For the sake of simplifying the discussion, lines 370-400 in the assimilate.csh.template of the reanalysis branch of the DART repository match lines 368-398 in the assimilate.csh.template of the f.e21.FHIST_BGC.f09_025.CAM6assim.011 branch of the DART_CASES repository.

For your follow up question: I don't know how closely the scripts in the DART repository need to match the scripts used in the reanalysis. For the purpose of this pull request, I think we should just fix and test the assimilate.csh.template of the DART main branch.

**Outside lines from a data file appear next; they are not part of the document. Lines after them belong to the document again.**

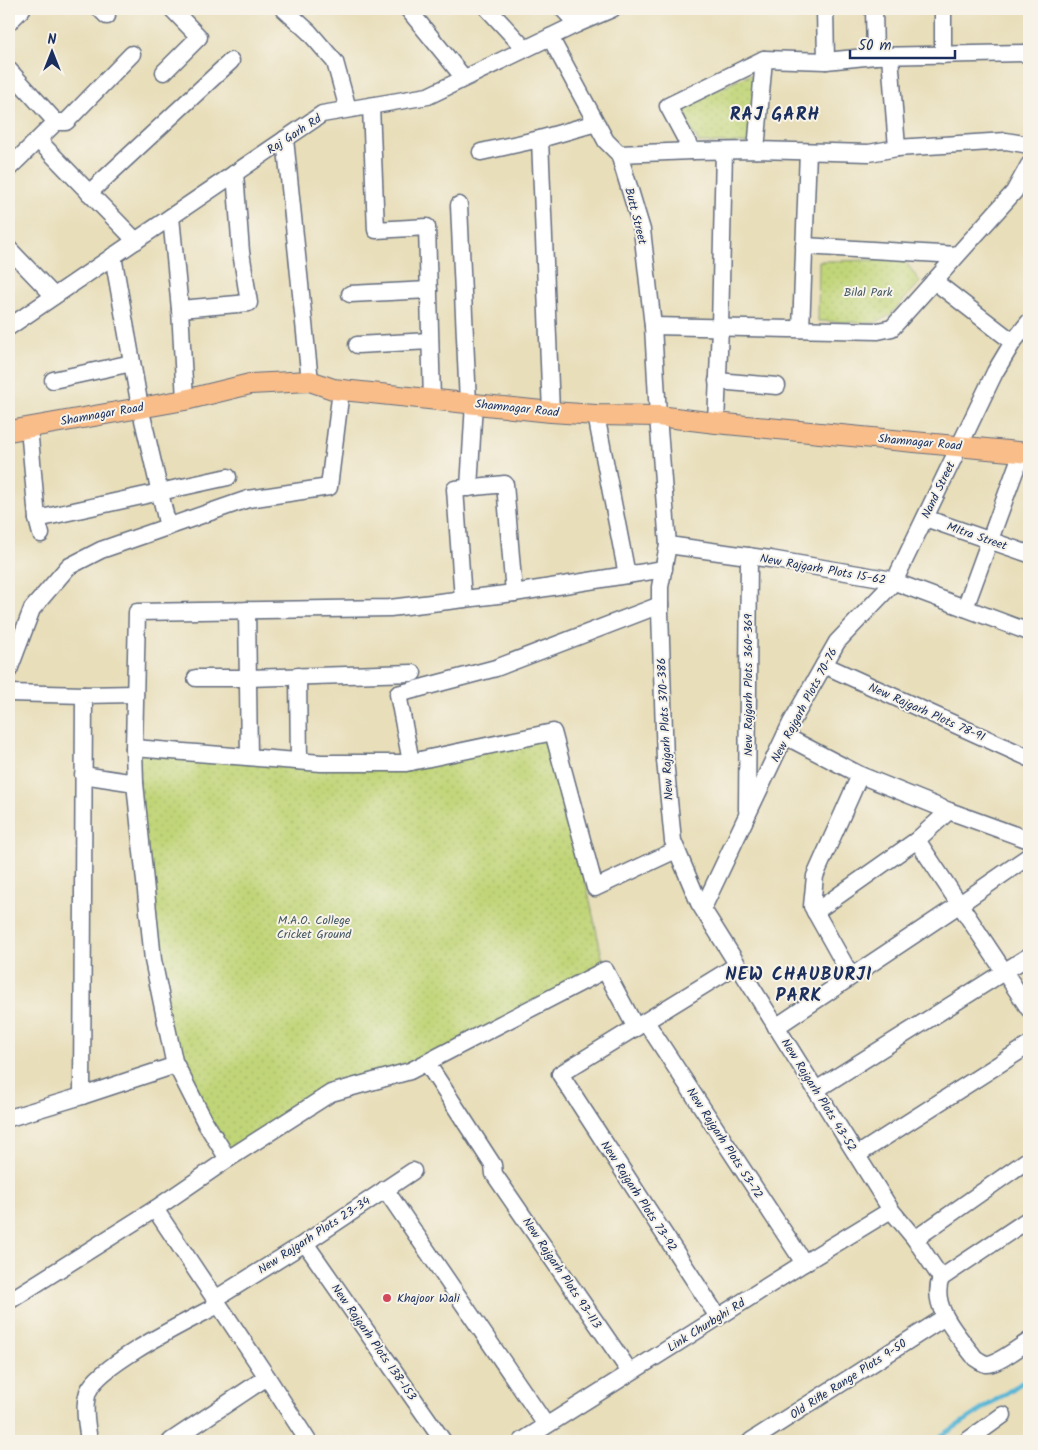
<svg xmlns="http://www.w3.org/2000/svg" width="1038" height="1450" font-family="Kalam,sans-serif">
<defs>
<pattern id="grass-dots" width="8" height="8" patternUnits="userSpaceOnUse" patternTransform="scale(1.25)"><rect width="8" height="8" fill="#c1d578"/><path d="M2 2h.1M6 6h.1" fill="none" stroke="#a5b76a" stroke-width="1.8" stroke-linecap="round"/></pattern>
</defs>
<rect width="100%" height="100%" fill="#f7f3e8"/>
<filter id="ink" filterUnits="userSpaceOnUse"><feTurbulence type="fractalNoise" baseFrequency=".02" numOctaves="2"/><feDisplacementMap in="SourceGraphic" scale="10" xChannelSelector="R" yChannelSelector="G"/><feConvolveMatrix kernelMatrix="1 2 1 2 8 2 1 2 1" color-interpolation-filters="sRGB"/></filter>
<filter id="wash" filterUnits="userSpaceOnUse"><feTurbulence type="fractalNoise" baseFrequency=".0096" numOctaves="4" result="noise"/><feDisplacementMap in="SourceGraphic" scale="20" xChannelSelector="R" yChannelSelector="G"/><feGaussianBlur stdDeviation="1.12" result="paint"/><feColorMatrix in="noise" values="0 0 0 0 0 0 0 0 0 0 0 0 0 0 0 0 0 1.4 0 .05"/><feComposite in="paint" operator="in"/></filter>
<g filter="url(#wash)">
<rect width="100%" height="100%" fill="#e8deba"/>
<g fill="url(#grass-dots)" stroke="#6e826b">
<polygon points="750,75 756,80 750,143 699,143 678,107"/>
<polygon points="904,259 920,282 889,316 875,323 818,321 819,261 837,261"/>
<polygon points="553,732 605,970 410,1071 331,1093 228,1159 176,1065 153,960 134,748 411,762"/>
</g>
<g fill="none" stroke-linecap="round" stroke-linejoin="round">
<polyline stroke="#57b6d5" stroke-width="4.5" points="934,1441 1029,1378"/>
</g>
</g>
<g filter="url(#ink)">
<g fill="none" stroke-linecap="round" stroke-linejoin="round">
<defs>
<g id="minor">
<polyline points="100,9 107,16"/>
<polyline points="284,9 309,32 335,62 348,109"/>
<polyline points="408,9 464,78"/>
<polyline points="488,9 525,49"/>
<polyline points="563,9 577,24"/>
<polyline points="825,9 826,61"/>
<polyline points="874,9 875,56 1029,53"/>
<polyline points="943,9 943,55"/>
<polyline points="9,22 22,9"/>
<polyline points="550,37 606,141 619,154 642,230 653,326 658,416 668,545 660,587 660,612 665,760 673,841 699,903 891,1210 915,1239 941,1278"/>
<polyline points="890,56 897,148"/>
<polyline points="9,70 56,122"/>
<polyline points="164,72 199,37 172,9"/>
<polyline points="371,106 376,230 427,227 432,399"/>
<polyline points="285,139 310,381"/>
<polyline points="540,139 551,412"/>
<polyline points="38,140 136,241"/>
<polyline points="756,150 764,59"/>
<polyline points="692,151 668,106 764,59 826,61 875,56"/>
<polyline points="481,152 540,139 596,123"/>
<polyline points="619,154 692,151 756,150 869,153 897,148 1006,141 1029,145"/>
<polyline points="9,168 56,122 66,122 132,54"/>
<polyline points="89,193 231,61"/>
<polyline points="459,205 468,403"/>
<polyline points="171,217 180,309 185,400"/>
<polyline points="804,246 957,255"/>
<polyline points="9,249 54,296"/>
<polyline points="113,256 140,407 168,527"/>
<polyline points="934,281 1013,342"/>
<polyline points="350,294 429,290"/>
<polyline points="180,309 249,303 241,252 235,173"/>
<polyline points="653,326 878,331 892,328 1014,192 1029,165"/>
<polyline points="9,327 322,114 428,96 577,24 612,9"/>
<polyline points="801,329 808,152"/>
<polyline points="357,345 430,341"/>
<polyline points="53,380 132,363"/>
<polyline points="717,381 777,386"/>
<polyline points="596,415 627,575"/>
<polyline points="716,423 720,327 724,151"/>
<polyline points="29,427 37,519 41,534"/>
<polyline points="469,488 474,403"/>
<polyline points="925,518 1029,554"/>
<polyline points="37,519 228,477"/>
<polyline points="668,545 770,559 887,579 1029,632"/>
<polyline points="463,599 455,489 505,484 514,593"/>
<polyline points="965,608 1022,452"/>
<polyline points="247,610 249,757"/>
<polyline points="824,665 1029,758"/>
<polyline points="9,670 32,609 68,567 101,550 248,499 329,487 341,390"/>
<polyline points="298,676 299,761"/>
<polyline points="196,678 248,678 413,673"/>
<polyline points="9,693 84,695"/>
<polyline points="785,736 860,775 949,811 1029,840"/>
<polyline points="134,748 321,763 406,763 553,732 595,888 676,850"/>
<polyline points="411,762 398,694 496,668 660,605"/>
<polyline points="83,775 135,783"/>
<polyline points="747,810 749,556"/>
<polyline points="917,840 1029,1009"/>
<polyline points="703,908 791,723 837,642 894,582 995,372 1013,342 1029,322"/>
<polyline points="815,912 917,840 949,811"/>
<polyline points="851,976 812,906 815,876 860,775"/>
<polyline points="646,1022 804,1263"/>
<polyline points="776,1027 960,904 1029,856"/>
<polyline points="427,1063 493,1165 494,1174 630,1372"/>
<polyline points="816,1090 1029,956"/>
<polyline points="82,1096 84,695 135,694"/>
<polyline points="9,1118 82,1096 176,1065"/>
<polyline points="857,1155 1029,1045"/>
<polyline points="228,1159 205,1122 174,1061 153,960 135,783 134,748 137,612 390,608 514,593 664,569"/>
<polyline points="385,1189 546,1425"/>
<polyline points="155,1209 267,1377 308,1441"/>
<polyline points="915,1239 1029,1159"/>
<polyline points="305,1243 443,1441"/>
<path d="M941,1278C929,1307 959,1336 975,1358C978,1360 982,1363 986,1364C997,1365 1019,1347 1029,1341"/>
<polyline points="941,1278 1029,1219"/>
<polyline points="215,1299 305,1243 413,1171"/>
<polyline points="9,1301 155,1209 228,1159 331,1093 410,1071 605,970 636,1028"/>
<polyline points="718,1317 560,1074 737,965"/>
<path d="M89,1441C87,1426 83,1407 88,1392C99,1364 190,1320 218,1305"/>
<polyline points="171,1441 267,1377"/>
<polyline points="522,1441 804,1263 891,1210"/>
<polyline points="751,1441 945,1317"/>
<polyline points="967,1441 1003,1415"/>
</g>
<polyline id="major" points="9,431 185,400 250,384 310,381 333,389 551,412 596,415 658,416 716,423 1029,453"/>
</defs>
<use href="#minor" stroke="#636c7e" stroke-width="19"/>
<use href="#major" stroke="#636c7e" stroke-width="22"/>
<use href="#minor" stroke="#fff" stroke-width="16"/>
<use href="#major" stroke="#f8bd89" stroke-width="20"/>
</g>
</g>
<circle fill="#d1495b" stroke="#f7f3e8" stroke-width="2" cx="387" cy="1298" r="5"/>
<g text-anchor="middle" stroke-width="4" stroke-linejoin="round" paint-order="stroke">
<g font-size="12" fill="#1b2f5e" stroke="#f7f3e8">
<text transform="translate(294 134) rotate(-33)" y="4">Raj Garh Rd</text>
<text transform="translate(636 216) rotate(76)" y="4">Butt Street</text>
<text transform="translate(517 408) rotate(6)" y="4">Shamnagar Road</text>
<text transform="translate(102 414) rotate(-10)" y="4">Shamnagar Road</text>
<text transform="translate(920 442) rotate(5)" y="4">Shamnagar Road</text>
<text transform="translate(938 490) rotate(-64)" y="4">Nand Street</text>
<text transform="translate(977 536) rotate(19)" y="4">MItra Street</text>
<text transform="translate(823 569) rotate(10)" y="4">New Rajgarh Plots 15-62</text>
<text transform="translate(748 685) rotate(-90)" y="4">New Rajgarh Plots 360-369</text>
<text transform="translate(804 705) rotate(-62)" y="4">New Rajgarh Plots 70-76</text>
<text transform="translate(927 712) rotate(24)" y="4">New Rajgarh Plots 78-91</text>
<text transform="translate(665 729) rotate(-93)" y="4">New Rajgarh Plots 370-386</text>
<text transform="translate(819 1095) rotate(58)" y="4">New Rajgarh Plots 43-52</text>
<text transform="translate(725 1143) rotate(57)" y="4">New Rajgarh Plots 53-72</text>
<text transform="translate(639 1196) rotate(57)" y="4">New Rajgarh Plots 73-92</text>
<text transform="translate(314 1235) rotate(-33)" y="4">New Rajgarh Plots 23-34</text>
<text transform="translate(562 1273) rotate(56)" y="4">New Rajgarh Plots 93-113</text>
<text transform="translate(706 1325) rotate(-32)" y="4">Link Churbghi Rd</text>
<text transform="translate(374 1342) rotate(55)" y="4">New Rajgarh Plots 138-153</text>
<text transform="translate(848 1379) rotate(-33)" y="4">Old Rifle Range Plots 9-50</text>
</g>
<g font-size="12" fill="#445864" stroke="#f7f3e8">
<text x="868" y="296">Bilal Park</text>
<text x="314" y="924">M.A.O. College<tspan x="314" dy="14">Cricket Ground</tspan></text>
</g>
<g font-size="12" fill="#1b2f5e" stroke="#f7f3e8" text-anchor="start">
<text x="397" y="1302">Khajoor Wali</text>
</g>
<g font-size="18" font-weight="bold" letter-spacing="1" fill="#1b2f5e" stroke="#f7f3e8">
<text x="775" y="120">RAJ GARH</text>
<text x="799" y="980">NEW CHAUBURJI<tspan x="799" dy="21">PARK</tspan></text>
</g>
</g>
<rect width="1038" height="1450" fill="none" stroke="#f7f3e8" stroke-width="30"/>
<g transform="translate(52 52)" stroke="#f7f3e8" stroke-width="4" paint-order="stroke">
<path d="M0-4L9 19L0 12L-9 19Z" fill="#1b2f5e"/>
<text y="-8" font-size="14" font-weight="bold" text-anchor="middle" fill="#1b2f5e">N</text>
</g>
<path d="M850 50v8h105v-8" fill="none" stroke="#1b2f5e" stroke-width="2.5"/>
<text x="858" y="50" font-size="15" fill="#1b2f5e" stroke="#f7f3e8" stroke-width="4" paint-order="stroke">50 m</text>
</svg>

Perhaps others will have differing opinions though.

kdraeder commented 1 year ago

The version in the DART_CASES repo is a record of what was used in the Reanalysis in /glade/work/raeder/Exp/f.e21.FHIST_BGC.f09_025.CAM6assim.011 The DART_CASES sometimes lags for trivial changes, but important changes are archived. That case does not use the main or reanalysis branch version of assimilate.csh.template; that was only done years ago when .../Exp/setup_advanced_Rean.original was run.

The version in the NCAR/DART reanalysis branch may lag behind both of those versions, depending on how diligent I've been about updating it. The philosophy was that it should be updated only when permanent changes are needed, while the versions in Exp and DART_CASES may have more frequent changes (and reversions) to deal with transient problems that arise during the Reanalysis assimilation.

This fix should be committed to the main branch.